▸ **WHAT YOU HAVE TO DO**: Each line with the word "peus" must appear in the answer, copied from the records.

Records from a data source
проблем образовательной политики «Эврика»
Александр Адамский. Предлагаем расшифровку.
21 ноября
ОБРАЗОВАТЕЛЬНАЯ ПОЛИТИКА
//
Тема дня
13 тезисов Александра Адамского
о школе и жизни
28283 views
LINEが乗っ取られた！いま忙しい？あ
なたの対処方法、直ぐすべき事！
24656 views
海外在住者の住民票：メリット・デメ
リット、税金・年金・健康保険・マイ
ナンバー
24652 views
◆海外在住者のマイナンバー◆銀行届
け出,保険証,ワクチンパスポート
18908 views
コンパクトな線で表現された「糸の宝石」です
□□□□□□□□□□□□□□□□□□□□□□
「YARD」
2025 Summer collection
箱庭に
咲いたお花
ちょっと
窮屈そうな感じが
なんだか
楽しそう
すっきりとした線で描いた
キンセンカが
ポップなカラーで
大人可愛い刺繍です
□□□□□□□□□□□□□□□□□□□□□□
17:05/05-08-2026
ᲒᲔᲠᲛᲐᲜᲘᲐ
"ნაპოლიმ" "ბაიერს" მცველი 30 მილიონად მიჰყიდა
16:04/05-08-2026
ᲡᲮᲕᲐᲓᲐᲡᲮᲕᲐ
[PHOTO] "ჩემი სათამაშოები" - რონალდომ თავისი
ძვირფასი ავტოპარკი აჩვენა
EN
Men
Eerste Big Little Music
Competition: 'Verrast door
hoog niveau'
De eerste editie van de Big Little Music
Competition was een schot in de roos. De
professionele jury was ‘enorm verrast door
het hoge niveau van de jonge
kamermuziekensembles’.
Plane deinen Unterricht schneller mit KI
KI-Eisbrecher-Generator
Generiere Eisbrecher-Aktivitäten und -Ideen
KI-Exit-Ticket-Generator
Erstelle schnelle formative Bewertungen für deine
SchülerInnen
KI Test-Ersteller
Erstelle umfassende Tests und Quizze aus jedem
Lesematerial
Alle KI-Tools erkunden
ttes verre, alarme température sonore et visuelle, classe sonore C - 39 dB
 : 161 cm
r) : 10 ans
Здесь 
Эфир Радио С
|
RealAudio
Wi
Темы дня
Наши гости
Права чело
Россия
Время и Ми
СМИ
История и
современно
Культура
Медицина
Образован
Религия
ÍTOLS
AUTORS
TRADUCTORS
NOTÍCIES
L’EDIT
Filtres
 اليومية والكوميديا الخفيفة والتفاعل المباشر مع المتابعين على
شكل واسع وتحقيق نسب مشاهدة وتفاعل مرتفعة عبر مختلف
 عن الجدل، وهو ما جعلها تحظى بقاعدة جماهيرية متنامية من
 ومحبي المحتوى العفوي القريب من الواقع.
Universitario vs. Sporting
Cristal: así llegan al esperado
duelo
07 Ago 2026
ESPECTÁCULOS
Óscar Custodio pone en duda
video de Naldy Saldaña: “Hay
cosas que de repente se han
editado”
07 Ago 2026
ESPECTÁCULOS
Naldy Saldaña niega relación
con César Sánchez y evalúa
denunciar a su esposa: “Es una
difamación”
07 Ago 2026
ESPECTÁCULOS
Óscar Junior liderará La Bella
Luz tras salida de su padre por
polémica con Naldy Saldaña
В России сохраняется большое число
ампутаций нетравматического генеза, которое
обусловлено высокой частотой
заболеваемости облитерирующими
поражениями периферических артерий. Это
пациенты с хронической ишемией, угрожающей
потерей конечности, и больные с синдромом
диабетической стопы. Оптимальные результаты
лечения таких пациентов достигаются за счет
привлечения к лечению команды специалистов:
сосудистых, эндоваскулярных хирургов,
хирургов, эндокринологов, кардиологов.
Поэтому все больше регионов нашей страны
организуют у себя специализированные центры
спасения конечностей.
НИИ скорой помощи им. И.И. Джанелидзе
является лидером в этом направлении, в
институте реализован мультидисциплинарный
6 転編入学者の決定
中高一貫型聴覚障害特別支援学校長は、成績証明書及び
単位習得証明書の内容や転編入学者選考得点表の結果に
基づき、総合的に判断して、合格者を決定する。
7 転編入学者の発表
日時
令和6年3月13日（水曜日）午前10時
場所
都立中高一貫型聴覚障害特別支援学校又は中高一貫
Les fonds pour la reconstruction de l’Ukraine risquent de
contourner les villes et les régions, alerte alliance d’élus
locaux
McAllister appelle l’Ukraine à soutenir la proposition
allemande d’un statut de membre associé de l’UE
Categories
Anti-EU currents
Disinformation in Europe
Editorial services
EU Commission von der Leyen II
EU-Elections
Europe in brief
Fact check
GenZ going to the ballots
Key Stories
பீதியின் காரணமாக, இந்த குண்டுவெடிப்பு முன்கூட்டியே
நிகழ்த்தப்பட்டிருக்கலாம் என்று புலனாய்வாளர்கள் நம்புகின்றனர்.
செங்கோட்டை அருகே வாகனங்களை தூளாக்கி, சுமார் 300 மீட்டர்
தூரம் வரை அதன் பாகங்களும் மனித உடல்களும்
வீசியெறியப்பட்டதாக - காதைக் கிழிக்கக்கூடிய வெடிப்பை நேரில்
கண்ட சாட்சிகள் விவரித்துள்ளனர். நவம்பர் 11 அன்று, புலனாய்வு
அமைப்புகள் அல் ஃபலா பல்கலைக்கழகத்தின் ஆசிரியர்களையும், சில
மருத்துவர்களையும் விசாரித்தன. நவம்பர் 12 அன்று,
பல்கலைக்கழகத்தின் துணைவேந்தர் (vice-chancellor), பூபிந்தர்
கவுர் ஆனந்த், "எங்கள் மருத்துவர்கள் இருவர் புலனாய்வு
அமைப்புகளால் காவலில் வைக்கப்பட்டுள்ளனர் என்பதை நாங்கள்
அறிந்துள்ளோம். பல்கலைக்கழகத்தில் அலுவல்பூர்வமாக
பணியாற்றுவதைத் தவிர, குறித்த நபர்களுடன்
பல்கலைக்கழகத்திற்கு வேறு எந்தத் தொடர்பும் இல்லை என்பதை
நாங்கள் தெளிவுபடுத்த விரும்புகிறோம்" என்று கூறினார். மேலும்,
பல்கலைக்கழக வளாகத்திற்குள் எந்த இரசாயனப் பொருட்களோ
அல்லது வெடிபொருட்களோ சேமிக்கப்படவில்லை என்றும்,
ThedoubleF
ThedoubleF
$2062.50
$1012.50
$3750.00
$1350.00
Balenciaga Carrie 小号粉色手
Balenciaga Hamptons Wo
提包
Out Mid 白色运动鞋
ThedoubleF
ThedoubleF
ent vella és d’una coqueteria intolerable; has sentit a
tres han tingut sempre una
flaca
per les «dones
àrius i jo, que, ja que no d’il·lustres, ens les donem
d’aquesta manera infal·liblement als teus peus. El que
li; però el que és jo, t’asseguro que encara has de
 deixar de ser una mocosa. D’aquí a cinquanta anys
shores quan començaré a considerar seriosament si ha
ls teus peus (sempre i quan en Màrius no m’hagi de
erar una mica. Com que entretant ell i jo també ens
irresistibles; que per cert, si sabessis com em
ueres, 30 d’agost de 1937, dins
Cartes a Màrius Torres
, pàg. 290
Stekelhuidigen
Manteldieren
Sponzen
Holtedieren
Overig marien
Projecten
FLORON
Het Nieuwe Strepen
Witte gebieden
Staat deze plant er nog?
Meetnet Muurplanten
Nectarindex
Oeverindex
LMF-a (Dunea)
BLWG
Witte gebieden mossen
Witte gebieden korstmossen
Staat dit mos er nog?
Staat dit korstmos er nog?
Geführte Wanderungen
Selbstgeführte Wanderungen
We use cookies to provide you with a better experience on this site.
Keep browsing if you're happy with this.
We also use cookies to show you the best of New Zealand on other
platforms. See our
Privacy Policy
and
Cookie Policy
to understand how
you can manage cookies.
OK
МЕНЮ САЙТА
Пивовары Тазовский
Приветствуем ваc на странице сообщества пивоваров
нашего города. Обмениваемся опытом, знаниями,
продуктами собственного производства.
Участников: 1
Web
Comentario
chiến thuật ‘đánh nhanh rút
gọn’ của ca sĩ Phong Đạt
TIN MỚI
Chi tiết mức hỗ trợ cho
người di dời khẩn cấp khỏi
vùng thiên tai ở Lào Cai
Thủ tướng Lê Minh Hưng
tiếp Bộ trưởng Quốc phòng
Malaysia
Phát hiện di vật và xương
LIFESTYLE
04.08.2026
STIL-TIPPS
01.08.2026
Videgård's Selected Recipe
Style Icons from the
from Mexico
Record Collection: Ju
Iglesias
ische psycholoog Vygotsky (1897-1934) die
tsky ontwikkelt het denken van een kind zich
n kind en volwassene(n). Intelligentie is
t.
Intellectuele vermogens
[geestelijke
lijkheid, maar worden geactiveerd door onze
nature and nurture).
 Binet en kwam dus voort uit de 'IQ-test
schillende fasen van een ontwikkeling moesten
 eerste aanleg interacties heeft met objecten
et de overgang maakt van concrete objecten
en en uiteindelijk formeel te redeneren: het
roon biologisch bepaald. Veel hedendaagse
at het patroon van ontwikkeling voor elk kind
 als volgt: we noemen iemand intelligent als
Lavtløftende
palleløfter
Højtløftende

▸ **TASK SOLUTION**:
d’aquesta manera infal·liblement als teus peus. El que
ls teus peus (sempre i quan en Màrius no m’hagi de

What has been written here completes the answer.